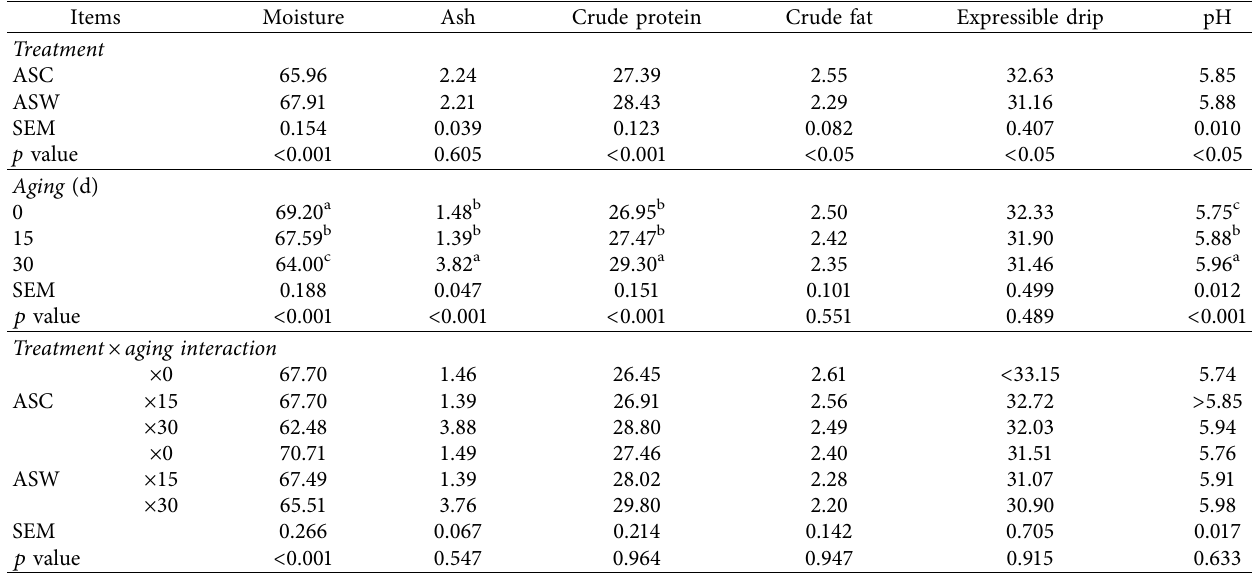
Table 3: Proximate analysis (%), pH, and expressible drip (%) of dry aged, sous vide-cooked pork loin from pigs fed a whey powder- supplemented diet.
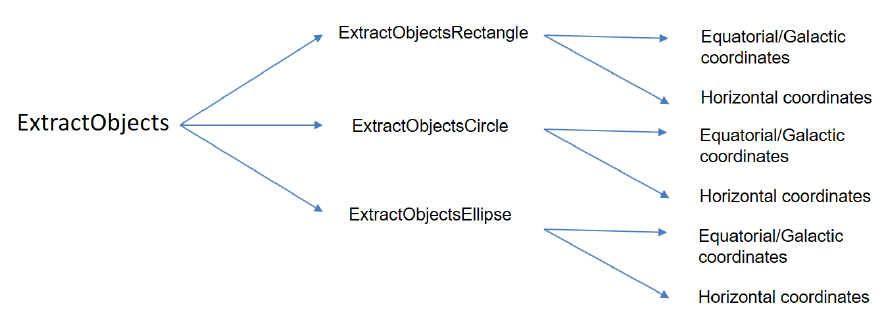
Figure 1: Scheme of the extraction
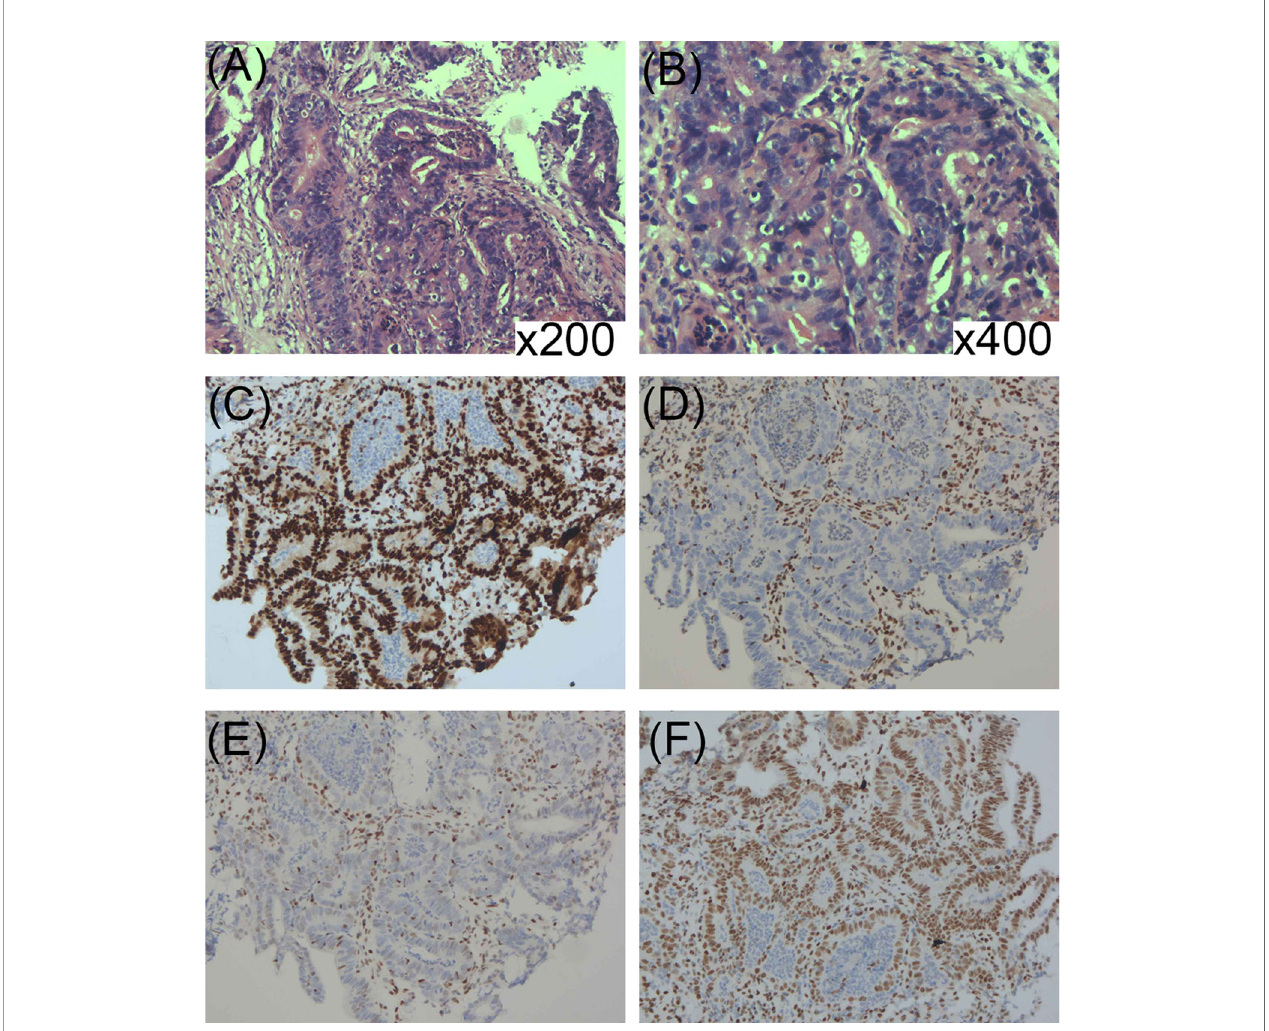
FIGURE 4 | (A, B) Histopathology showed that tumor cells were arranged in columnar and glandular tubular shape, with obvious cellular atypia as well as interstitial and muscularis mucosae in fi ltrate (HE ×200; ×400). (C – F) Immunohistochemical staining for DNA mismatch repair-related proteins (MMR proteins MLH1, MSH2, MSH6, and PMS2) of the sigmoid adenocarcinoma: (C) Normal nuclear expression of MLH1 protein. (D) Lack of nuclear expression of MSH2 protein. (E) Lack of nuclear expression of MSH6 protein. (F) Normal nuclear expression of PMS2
━━━
(PROMPT) Copy the lines above exactly. Do not include pictures.

(ANSWER SECTION)
Table 3: Proximate analysis (%), pH, and expressible drip (%) of dry aged, sous vide-cooked pork loin from pigs fed a whey powder- supplemented diet.
Figure 1: Scheme of the extraction
FIGURE 4 | (A, B) Histopathology showed that tumor cells were arranged in columnar and glandular tubular shape, with obvious cellular atypia as well as interstitial and muscularis mucosae in fi ltrate (HE ×200; ×400). (C – F) Immunohistochemical staining for DNA mismatch repair-related proteins (MMR proteins MLH1, MSH2, MSH6, and PMS2) of the sigmoid adenocarcinoma: (C) Normal nuclear expression of MLH1 protein. (D) Lack of nuclear expression of MSH2 protein. (E) Lack of nuclear expression of MSH6 protein. (F) Normal nuclear expression of PMS2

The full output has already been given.